O meteoro das dores que só doem (outro pequeno conto)
, tem dores de coluna, dores de
amores não vividos, dores de uma infecção, mal-estar febril, mas estas outras que
sentia ali, cometas desorientados, ameaçadores, nem imaginava que iria sentir, andava por
aquela rua trinta anos depois
, a rua do lado direito era a
mesma, os prédios de quatro andares perpendiculares à rua, lado a lado, irmãos
amigos não vencidos pelas diferenças ao longo do tempo, os mesmos prédios, a
mesma vida ali, o mundo mudara, não aqueles prédios, passava por ali, com a
bolsa de couro de inspiração hippie, era tempo de faculdade, ia para a casa
dela, tinham um quê, não sabia exatamente o que existia entre eles, nunca falavam
disso, existia e era suficiente, bons momentos vividos, encontros dos mais
fortes aos mais ternos, gargalhadas por pouca coisa, sonhos e projetos apenas
para o dia seguinte
, a rua, a rua era a mesma do lado direito, mas as casas do lado esquerdo, inclusive a dela, todas abandonadas, casas de um único pavimento, térreas, o meteoro caía sobre ele, portas abertas, plantas e arvoredos secos e lixo, portão enferrujado, dos portões se avistava o que fora a casa um dia, dores desorientadas, meteoros frios e ásperos, sem aviso ou previsão, desgovernando seus passos
, os “nóias’ haviam usado as casas, via-se pela imundicie, mas alguém, talvez algum herdeiro daquelas casas mandara colocar aqueles arames de penitenciária sobre os muros tornando o meteoro das dores ainda mais cruel, do lado direito a rua era tão igual, a mesma de trinta anos atrás, mas aquelas casas na parte de baixo, cinco casas, eram lindas
, cada uma com seu jardim à frente, não grande, mas jardim, dos mais queridos os jardins são os pequenos em que se sabe de cada planta, cada canto, por que passava por ali?, até se esquecera para onde ia, trinta anos, tanto tempo se passara, dores avulsas matam, morria ali de algum modo, ou haveria de viver, sim, viver mais, viver, não, não, nada mais voltaria, a dor não tinha para quê
, não ensinaria nada, era melhor acelerar o passo, mas sentia crateras sobre os pés, sim, devia parar para olhar os detalhes das casas abandonadas, detalhes de carnes do tempo, carnes cortadas com lâmina fina, pensava que parar aliviaria aquela dor, não sabia, o único jeito era tentar, encostar-se ao portão, escorar-se na ferrugem, no ferro corroído, ah vida férrea!, deveria parar e olhar, olhar, não
6 comentários:
Muito bacana encontrar-te no rejaneando, Dauri, tenho acompanhado teus contos que, de pequenos, nada têm.

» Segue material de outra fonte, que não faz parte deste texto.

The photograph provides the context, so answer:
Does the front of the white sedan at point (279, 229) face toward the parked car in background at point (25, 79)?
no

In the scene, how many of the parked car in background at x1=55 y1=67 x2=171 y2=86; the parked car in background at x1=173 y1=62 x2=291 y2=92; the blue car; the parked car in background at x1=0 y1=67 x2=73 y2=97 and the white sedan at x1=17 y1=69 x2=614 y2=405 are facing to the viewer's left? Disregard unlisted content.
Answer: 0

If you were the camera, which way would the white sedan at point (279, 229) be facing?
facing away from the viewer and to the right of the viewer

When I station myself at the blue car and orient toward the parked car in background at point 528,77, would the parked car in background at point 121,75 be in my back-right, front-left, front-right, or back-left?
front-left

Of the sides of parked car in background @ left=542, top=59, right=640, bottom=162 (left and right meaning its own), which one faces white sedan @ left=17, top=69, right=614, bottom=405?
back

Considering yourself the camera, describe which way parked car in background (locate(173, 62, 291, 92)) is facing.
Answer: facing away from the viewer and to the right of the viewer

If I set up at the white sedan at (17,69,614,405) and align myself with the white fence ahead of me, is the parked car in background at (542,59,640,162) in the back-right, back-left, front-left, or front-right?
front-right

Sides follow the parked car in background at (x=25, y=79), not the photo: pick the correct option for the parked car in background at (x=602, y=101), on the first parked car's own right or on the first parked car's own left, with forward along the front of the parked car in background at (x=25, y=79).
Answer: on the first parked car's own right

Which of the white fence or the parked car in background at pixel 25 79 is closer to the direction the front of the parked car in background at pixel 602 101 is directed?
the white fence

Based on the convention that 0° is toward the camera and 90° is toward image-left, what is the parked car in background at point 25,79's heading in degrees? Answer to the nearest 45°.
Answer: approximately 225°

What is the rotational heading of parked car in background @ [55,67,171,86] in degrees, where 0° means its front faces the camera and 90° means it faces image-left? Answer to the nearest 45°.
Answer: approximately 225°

Destas palavras, destes mundos, fica-me a frase - não ensinaria nada, era melhor acelerar o passo - intuir a velocidade, pra um quase tudo, é simplesmente bárbaro, mas troco a dor pelo sujeito eu, nesta frase, e fico com a intenção de aprendiz.
Rejane,
obrigado pela visita neste meu novo tempo no essapalavra. Obrigado pelas palavras, pelo carinho.
Dauri
Dor é sempre dor.Mas a dor da lembrança , do que poderia ter sido e não foi ...essa dor dói muito mais.
abç.
Obrigado Maria Helena, seus comentários são sempre bem-vindos.
Na cultura sou um marinheiro limitado, no aprendizado sou o almirante... Aprendi a a apreciar a tua obra magistral. Aos poucos eu chego. Abraço meu amigo
Dauri, quão bom é passear novamente por aqui e ver que a qualidade continua, e a blogosfera não se rendeu de todo às redes sociais... aqui há mais vagar, aqui há mais substância.
obrigada por sua presença no Cosmunicando.